The Michigan House of Representatives has approved a bill that would reduce penalties for gun owners with expired concealed carry permits in the state.
The measure, House Bill 4458, was passed Wednesday by the House on a 82-26 vote and now heads to the Senate for consideration, the Associated Press reported.
The proposal would reduce penalties for those who carry concealed firearms with expired concealed carry permits to a $330 fine rather than a five-year felony charge, so long as the permit is within six months of expiring at the time of the violation. The fine could be waived if the permit is renewed within 60 days of the violation.
“A person who has underwent firearms training, has exercised their Constitutional rights responsibly, and has every intention of following the rules doesn’t deserve to face felony charges merely for forgetting about the expiration date on their CPL,” said Republican Rep. Shane Hernandez, the bill’s main sponsor. “This is common sense legislation that I feel is long overdue.”
The proposal had overwhelming support from Republicans and even garnered some Democratic support, including that of Rep. David LaGrand, who voted for the bill and urged fellow lawmakers to draft similar legislation for drivers with expired licenses. Such a violation is currently a misdemeanor and could get motorists 90 days in jail and a $100 fine.

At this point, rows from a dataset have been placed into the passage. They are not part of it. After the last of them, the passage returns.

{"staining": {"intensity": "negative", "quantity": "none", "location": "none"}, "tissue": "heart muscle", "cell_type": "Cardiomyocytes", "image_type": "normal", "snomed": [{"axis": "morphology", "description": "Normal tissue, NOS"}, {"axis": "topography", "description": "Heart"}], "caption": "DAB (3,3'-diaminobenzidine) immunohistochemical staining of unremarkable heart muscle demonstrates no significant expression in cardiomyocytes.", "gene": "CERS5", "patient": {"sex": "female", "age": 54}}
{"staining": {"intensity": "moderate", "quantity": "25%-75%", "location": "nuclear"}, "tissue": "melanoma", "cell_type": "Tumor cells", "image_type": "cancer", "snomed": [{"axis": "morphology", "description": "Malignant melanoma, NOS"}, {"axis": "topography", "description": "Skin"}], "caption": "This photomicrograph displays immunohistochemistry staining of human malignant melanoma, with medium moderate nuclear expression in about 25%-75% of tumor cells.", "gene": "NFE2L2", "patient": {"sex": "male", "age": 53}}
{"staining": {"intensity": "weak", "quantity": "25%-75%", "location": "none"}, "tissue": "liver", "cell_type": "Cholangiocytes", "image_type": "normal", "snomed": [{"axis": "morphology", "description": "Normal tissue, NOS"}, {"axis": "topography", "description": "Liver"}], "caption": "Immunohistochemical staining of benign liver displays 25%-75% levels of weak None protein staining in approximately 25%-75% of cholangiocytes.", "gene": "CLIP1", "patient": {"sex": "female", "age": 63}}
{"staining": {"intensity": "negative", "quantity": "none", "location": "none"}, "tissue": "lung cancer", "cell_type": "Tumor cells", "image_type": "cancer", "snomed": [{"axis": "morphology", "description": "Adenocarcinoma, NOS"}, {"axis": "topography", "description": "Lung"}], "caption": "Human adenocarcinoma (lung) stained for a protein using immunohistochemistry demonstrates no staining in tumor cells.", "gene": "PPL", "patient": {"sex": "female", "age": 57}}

The Michigan House also approved another pro-gun bill Wednesday that would require local governments to align gun regulations with state law within 60 days of the local ordinance taking effect.
The move stems from a 1990 preemption law that states local governments cannot implement stricter gun regulations than those at the state-level. Gun rights advocates point to at least 26 local ordinances throughout the state that impose stricter regulations that state-level gun laws, including some that ban firearms at public parks and cemeteries.
The bill passed on a 69-39 vote Wednesday and would allow people to sue local governments they think are in violation of the state preemption law. A judge could then order the local government stop enforcing the regulation or amend the ordinance in violation.